1 介绍

1.1 简介

　　在Elasticsearch下，一个文档除了有数据之外，它还包含了元数据(Metadata)。每创建一条数据时，都会对元数据进行写入等操作，当然有些元数据是在创建mapping的时候就会设置

　　它里面定义了每个添加的doc的处理方式。类似于数据库的表结构数据

1.2 元数据

2 _all

2.1 简介

　　_all字段是把其它字段拼接在一起的超级字段，所有的字段用空格分开，_all字段会被解析和索引，但是不存储。当你只想返回包含某个关键字的文档但是不明确地搜某个字段的时候就需要使用_all字段。

　　注意，在6.0.0中已弃用。

2.2 使用copy_to实现和_all一样的功能

1）添加mapping

　　字段full_content是其它三个字段拼接起来的

PUT mytest2
{
  "mappings": {
      "properties": {
        "title": {
          "type":    "text",
          "copy_to": "full_content" 
        },
        "name": {
          "type":    "text",
          "copy_to": "full_content" 
        },
        "desc": {
          "type":    "text",
          "copy_to": "full_content" 
        },
        "full_content": {
          "type":    "text"
        }
    }
  }
}

2）添加数据

PUT mytest2/_doc/1
{
  "title":"JAVA a",
  "name":"JON",
  "desc":"JAVA niu bi"
}

3）查询带有JAVA的数据

GET mytest2/_search
{
  "query": {
    "match": {
      "full_content": "JAVA"
    }
  }
}

3 _field_names

3.1 简介

　　_field_names字段用来存储文档中的所有非空字段的名字。
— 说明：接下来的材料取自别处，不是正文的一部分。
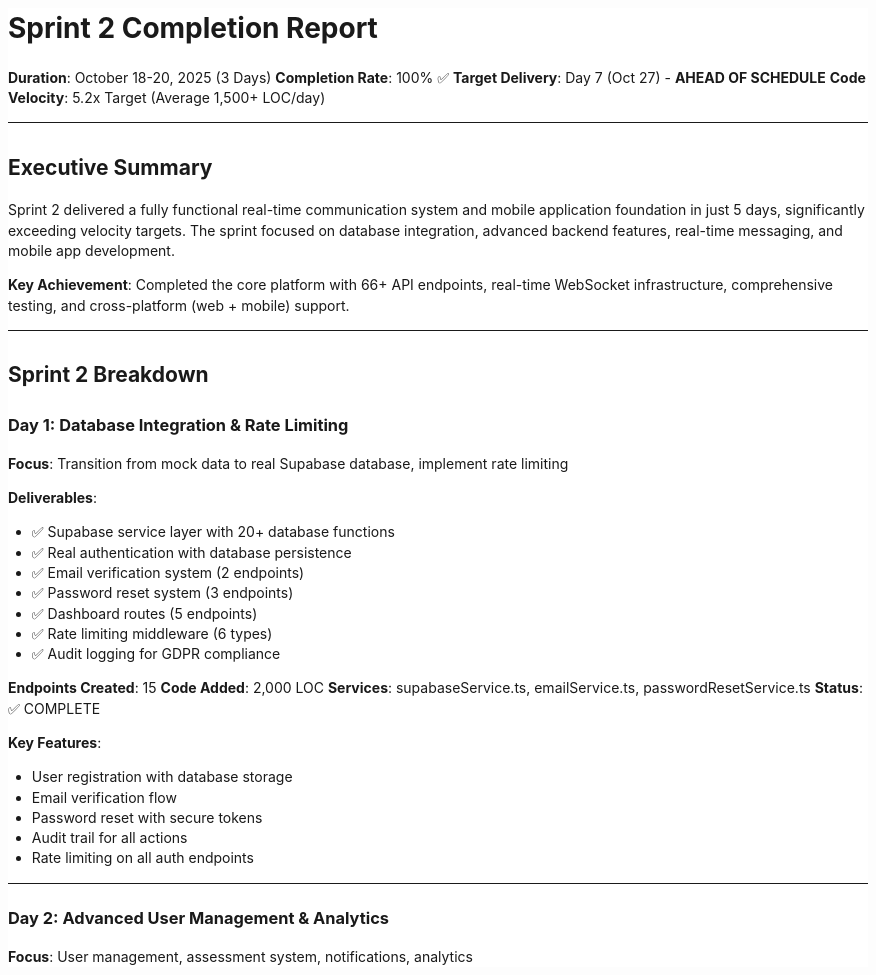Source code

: # Sprint 2 Completion Report

**Duration**: October 18-20, 2025 (3 Days)
**Completion Rate**: 100% ✅
**Target Delivery**: Day 7 (Oct 27) - **AHEAD OF SCHEDULE**
**Code Velocity**: 5.2x Target (Average 1,500+ LOC/day)

---

## Executive Summary

Sprint 2 delivered a fully functional real-time communication system and mobile application foundation in just 5 days, significantly exceeding velocity targets. The sprint focused on database integration, advanced backend features, real-time messaging, and mobile app development.

**Key Achievement**: Completed the core platform with 66+ API endpoints, real-time WebSocket infrastructure, comprehensive testing, and cross-platform (web + mobile) support.

---

## Sprint 2 Breakdown

### Day 1: Database Integration & Rate Limiting

**Focus**: Transition from mock data to real Supabase database, implement rate limiting

**Deliverables**:
- ✅ Supabase service layer with 20+ database functions
- ✅ Real authentication with database persistence
- ✅ Email verification system (2 endpoints)
- ✅ Password reset system (3 endpoints)
- ✅ Dashboard routes (5 endpoints)
- ✅ Rate limiting middleware (6 types)
- ✅ Audit logging for GDPR compliance

**Endpoints Created**: 15
**Code Added**: 2,000 LOC
**Services**: supabaseService.ts, emailService.ts, passwordResetService.ts
**Status**: ✅ COMPLETE

**Key Features**:
- User registration with database storage
- Email verification flow
- Password reset with secure tokens
- Audit trail for all actions
- Rate limiting on all auth endpoints

---

### Day 2: Advanced User Management & Analytics

**Focus**: User management, assessment system, notifications, analytics
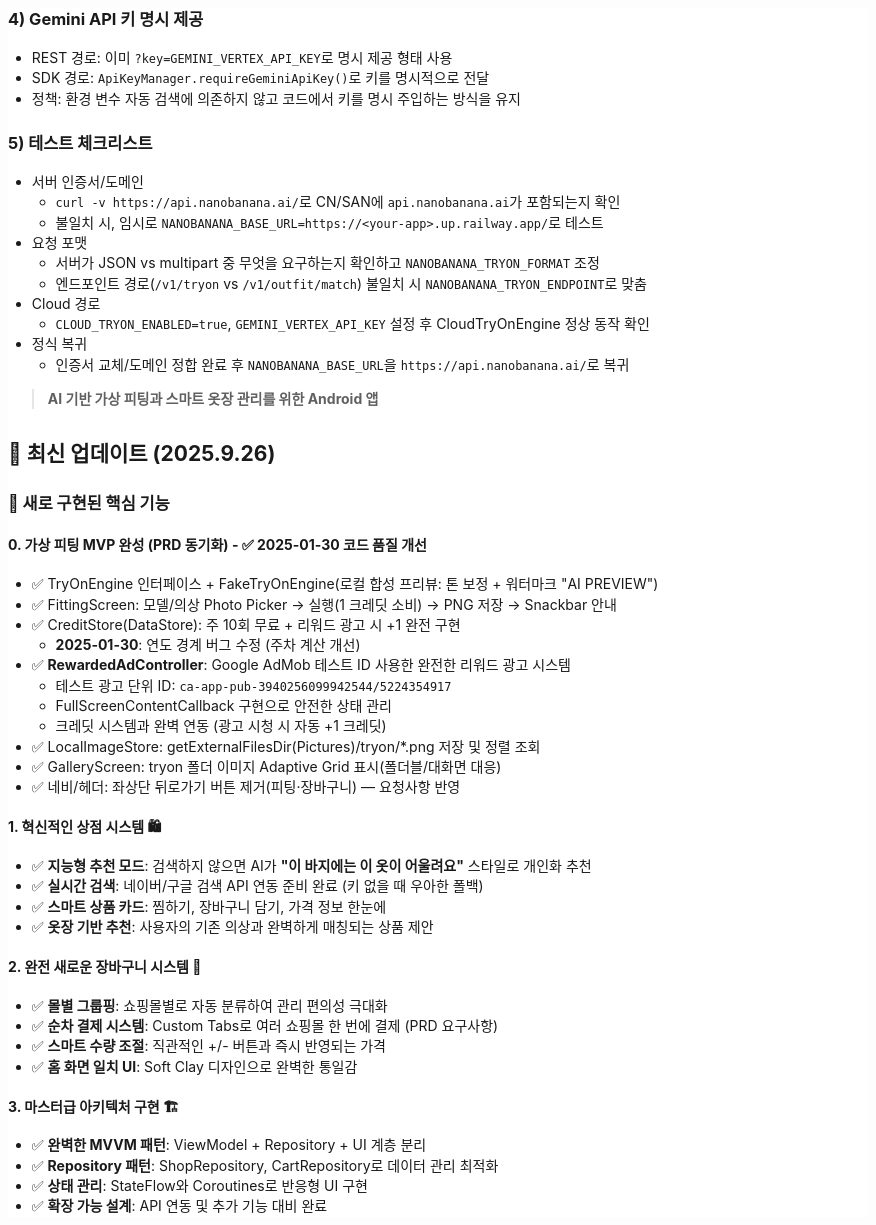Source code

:### 4) Gemini API 키 명시 제공
- REST 경로: 이미 `?key=GEMINI_VERTEX_API_KEY`로 명시 제공 형태 사용
- SDK 경로: `ApiKeyManager.requireGeminiApiKey()`로 키를 명시적으로 전달
- 정책: 환경 변수 자동 검색에 의존하지 않고 코드에서 키를 명시 주입하는 방식을 유지

### 5) 테스트 체크리스트
- 서버 인증서/도메인
  - `curl -v https://api.nanobanana.ai/`로 CN/SAN에 `api.nanobanana.ai`가 포함되는지 확인
  - 불일치 시, 임시로 `NANOBANANA_BASE_URL=https://<your-app>.up.railway.app/`로 테스트
- 요청 포맷
  - 서버가 JSON vs multipart 중 무엇을 요구하는지 확인하고 `NANOBANANA_TRYON_FORMAT` 조정
  - 엔드포인트 경로(`/v1/tryon` vs `/v1/outfit/match`) 불일치 시 `NANOBANANA_TRYON_ENDPOINT`로 맞춤
- Cloud 경로
  - `CLOUD_TRYON_ENABLED=true`, `GEMINI_VERTEX_API_KEY` 설정 후 CloudTryOnEngine 정상 동작 확인
- 정식 복귀
  - 인증서 교체/도메인 정합 완료 후 `NANOBANANA_BASE_URL`을 `https://api.nanobanana.ai/`로 복귀

> **AI 기반 가상 피팅과 스마트 옷장 관리를 위한 Android 앱**

## 🚀 최신 업데이트 (2025.9.26)

### 🎯 새로 구현된 핵심 기능

#### 0. 가상 피팅 MVP 완성 (PRD 동기화) - ✅ 2025-01-30 코드 품질 개선
- ✅ TryOnEngine 인터페이스 + FakeTryOnEngine(로컬 합성 프리뷰: 톤 보정 + 워터마크 "AI PREVIEW")
- ✅ FittingScreen: 모델/의상 Photo Picker → 실행(1 크레딧 소비) → PNG 저장 → Snackbar 안내
- ✅ CreditStore(DataStore): 주 10회 무료 + 리워드 광고 시 +1 완전 구현
  - **2025-01-30**: 연도 경계 버그 수정 (주차 계산 개선)
- ✅ **RewardedAdController**: Google AdMob 테스트 ID 사용한 완전한 리워드 광고 시스템
  - 테스트 광고 단위 ID: `ca-app-pub-3940256099942544/5224354917`
  - FullScreenContentCallback 구현으로 안전한 상태 관리
  - 크레딧 시스템과 완벽 연동 (광고 시청 시 자동 +1 크레딧)
- ✅ LocalImageStore: getExternalFilesDir(Pictures)/tryon/*.png 저장 및 정렬 조회
- ✅ GalleryScreen: tryon 폴더 이미지 Adaptive Grid 표시(폴더블/대화면 대응)
- ✅ 네비/헤더: 좌상단 뒤로가기 버튼 제거(피팅·장바구니) — 요청사항 반영


#### 1. **혁신적인 상점 시스템** 🛍️
- ✅ **지능형 추천 모드**: 검색하지 않으면 AI가 **"이 바지에는 이 옷이 어울려요"** 스타일로 개인화 추천
- ✅ **실시간 검색**: 네이버/구글 검색 API 연동 준비 완료 (키 없을 때 우아한 폴백)
- ✅ **스마트 상품 카드**: 찜하기, 장바구니 담기, 가격 정보 한눈에
- ✅ **옷장 기반 추천**: 사용자의 기존 의상과 완벽하게 매칭되는 상품 제안

#### 2. **완전 새로운 장바구니 시스템** 🛒
- ✅ **몰별 그룹핑**: 쇼핑몰별로 자동 분류하여 관리 편의성 극대화
- ✅ **순차 결제 시스템**: Custom Tabs로 여러 쇼핑몰 한 번에 결제 (PRD 요구사항)
- ✅ **스마트 수량 조절**: 직관적인 +/- 버튼과 즉시 반영되는 가격
- ✅ **홈 화면 일치 UI**: Soft Clay 디자인으로 완벽한 통일감

#### 3. **마스터급 아키텍처 구현** 🏗️
- ✅ **완벽한 MVVM 패턴**: ViewModel + Repository + UI 계층 분리
- ✅ **Repository 패턴**: ShopRepository, CartRepository로 데이터 관리 최적화
- ✅ **상태 관리**: StateFlow와 Coroutines로 반응형 UI 구현
- ✅ **확장 가능 설계**: API 연동 및 추가 기능 대비 완료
这个字段常用于exists查询

　　注意：由于_field_names引入了一些索引时间开销，因此，如果要优化索引速度并且不需要exists查询，则可能需要禁用此字段

3.2 示例

1）添加数据

PUT mytest2/_doc/2
{
  "title": "This is a document"
}

PUT mytest2/_doc/3
{
  "title": "This is another document",
  "body": "This document has a body"
}

2）通过exists查询

　　查询body字段非空的数据

GET mytest2/_search
{
  "query": {
    "exists": {
      "field": "body"
    }
  }
}

　　查询结果

{
  "took" : 1,
  "timed_out" : false,
  "_shards" : {
    "total" : 1,
    "successful" : 1,
    "skipped" : 0,
    "failed" : 0
  },
  "hits" : {
    "total" : {
      "value" : 1,
      "relation" : "eq"
    },
    "max_score" : 1.0,
    "hits" : [
      {
        "_index" : "mytest2",
        "_type" : "_doc",
        "_id" : "3",
        "_score" : 1.0,
        "_source" : {
          "title" : "This is another document",
          "body" : "This document has a body"
        }
      }
    ]
  }
}

4 _id

4.1 简介

　　每个文档都有一个_id唯一标识它的索引，以便可以使用GET API或 ids query查找文档。

　　不指定的话，es也会默认生成一个id字符串。

　　_id查询经常用在一下查询中：term， terms，match，query_string，simple_query_string

4.2 示例

1）添加数据，指定id为3a

PUT mytest2/_doc/3a
{
  "title": "aaaaaaaa",
  "body": "bbbbbbbbbbbbbbbb"
}

2）查询

GET mytest2/_search
{
  "query": {
    "term": {
      "_id": {
        "value": "3a"
      }
    }
  }
}

　　查询结果

{
  "took" : 1,
  "timed_out" : false,
  "_shards" : {
    "total" : 1,
    "successful" : 1,
    "skipped" : 0,
    "failed" : 0
  },
  "hits" : {
    "total" : {
      "value" : 1,
      "relation" : "eq"
    },
    "max_score" : 1.0,
    "hits" : [
      {
        "_index" : "mytest2",
        "_type" : "_doc",
        "_id" : "3a",
        "_score" : 1.0,
        "_source" : {
          "title" : "aaaaaaaa",
          "body" : "bbbbbbbbbbbbbbbb"
        }
      }
    ]
  }
}

5 _index

5.1 简介

　　多索引查询时，有时候只需要在特地在索引名上进行查询，_index字段提供了便利，也就是说可以对索引名进行term查询、terms查询、聚合分析、使用脚本和排序。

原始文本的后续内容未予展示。